Oct 20, 2012; Knoxville, TN, USA; Tennessee Volunteers head coach Derek Dooley (with crutches) during the first half of the game against the Alabama Crimson Tide at Neyland Stadium. Mandatory Credit: Randy Sartin-US PRESSWIRE

Derek Dooley: Victim of Bad Luck or Unable to Create His Own?


Ernest Hemingway wrote, “you create your own luck.” Is that the case for Tennessee head coach Derek Dooley, or is he the victim of bad luck completely beyond his control?

Dooley’s Volunteers fell to 0-5 in SEC play with Saturday’s 38-35 loss to South Carolina, the third straight season UT has faced such a deficit in conference. Of course, Tennessee has also had the misfortune of facing the SEC elite in the first half of its conference schedule every season under Dooley.

Critics and the frustrated might argue that Tennessee should be the SEC elite, and it’s a valid argument. After all, UT was long the benchmark for SEC greatness. But then, Dooley stepped into a bad situation. Phil Fulmer’s tenure limped to a historically unsuccessful finish just four years ago, then wunderkind replacement Lane Kiffin spurned the program after just one season, leaving Tennessee scrambling after 2009 campaign.

Building an elite football program after the steady decline Tennessee was on takes time. And the Vols are close. Today is a great example. UT had an opportunity to beat a top 20 SEC foe, on the road. While South Carolina was obviously hindered with the injury of offensive leader Marcus Lattimore, the Gamecock defense is what has made that team’s bones. And the Volunteer offense gouged it for 35 points.

Tyler Bray tossed for four touchdowns on the stingy South Carolina defense, and lined up behind center in the fourth quarter with a chance to win. But then…

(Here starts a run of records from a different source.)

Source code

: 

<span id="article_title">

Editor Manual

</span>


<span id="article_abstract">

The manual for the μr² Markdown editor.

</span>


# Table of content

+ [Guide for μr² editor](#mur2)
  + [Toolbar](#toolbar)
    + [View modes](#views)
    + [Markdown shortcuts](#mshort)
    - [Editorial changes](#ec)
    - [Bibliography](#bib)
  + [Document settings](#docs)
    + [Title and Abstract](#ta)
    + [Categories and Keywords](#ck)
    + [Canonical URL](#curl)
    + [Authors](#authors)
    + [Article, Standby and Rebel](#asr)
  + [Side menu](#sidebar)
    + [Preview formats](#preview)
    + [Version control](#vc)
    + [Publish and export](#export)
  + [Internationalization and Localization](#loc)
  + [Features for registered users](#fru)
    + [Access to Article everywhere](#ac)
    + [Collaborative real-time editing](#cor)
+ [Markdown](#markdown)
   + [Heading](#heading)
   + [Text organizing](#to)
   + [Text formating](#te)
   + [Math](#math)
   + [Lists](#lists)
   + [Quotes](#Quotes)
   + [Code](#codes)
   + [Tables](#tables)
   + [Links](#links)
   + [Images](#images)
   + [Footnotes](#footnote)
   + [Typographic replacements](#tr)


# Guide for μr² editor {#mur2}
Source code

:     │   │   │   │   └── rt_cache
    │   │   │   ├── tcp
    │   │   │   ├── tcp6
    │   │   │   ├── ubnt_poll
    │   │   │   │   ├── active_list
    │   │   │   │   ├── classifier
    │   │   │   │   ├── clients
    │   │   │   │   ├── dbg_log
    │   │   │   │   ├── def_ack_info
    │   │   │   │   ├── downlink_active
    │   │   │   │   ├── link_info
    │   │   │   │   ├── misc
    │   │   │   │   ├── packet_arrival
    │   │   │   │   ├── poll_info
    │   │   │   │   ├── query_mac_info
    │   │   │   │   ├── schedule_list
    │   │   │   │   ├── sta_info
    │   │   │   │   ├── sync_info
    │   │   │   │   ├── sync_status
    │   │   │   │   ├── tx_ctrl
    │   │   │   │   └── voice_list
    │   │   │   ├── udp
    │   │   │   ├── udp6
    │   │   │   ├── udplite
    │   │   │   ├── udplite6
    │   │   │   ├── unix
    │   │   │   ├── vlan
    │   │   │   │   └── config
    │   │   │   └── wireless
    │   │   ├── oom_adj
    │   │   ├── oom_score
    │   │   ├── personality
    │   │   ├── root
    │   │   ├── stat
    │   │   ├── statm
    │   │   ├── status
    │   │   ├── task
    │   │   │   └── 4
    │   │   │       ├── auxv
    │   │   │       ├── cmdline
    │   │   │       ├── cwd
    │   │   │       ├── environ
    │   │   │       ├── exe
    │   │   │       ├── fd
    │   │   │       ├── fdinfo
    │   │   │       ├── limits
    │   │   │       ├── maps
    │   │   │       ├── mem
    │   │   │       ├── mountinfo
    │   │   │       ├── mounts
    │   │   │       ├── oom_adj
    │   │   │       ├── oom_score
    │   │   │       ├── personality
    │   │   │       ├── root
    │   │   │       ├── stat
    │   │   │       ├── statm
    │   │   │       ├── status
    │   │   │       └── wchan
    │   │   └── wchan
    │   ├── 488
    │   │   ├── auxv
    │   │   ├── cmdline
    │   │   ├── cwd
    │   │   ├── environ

Dead man’s hand. Jadeveon Clowney, who had been bottled up much of the day from an impressive effort by the Tennessee offensive line, got to Bray to force a fumble that sealed yet another loss to a ranked team. Dooley has yet to beat one, the victim of various bad breaks. Last season the Vols were threatening to knock off eventual SEC East champion and nationally ranked Georgia, but lost Bray in the second half — and for much of the season.

Had Bray not been unavailable for the second half of the 2011 campaign, the Vols likely win a few more games, including the streak-ending defeat to Kentucky, and reach the postseason. Any hot seat for Dooley probably isn’t happening. But as it stands, Tennessee went 5-7 and missed the postseason for the second time in four years. A cynic may contend the misfortune of Bray’s injury might have been combated had Dooley had a more suitable replacement ready for such an occurrence. It depends on perspective, but the loss of Bray is undeniably bad luck.

The players haven’t quit on Dooley. UT is playing hard against ranked foes like South Carolina, Georgia and Alabama. Keeping the locker room is a positive for Dooley, but is it enough to save his job? UT needs to finish at least 3-1 to reach the postseason, but finally gets a break in that the schedule becomes much more manageable. Is a 7-5 finish and the Music City Bowl sufficient?

Calls for a new head coach are loud and prevalent. Specific names are even being bandied about. Noted Tennessee fan, media figure and author of On Rocky Top Clay Travis has headed a bandwagon for UT to pursue former Hooters fry cook and current Monday Night Football broadcaster Jon Gruden. With the Vols playing upper echelon close, is now the time to reverse course?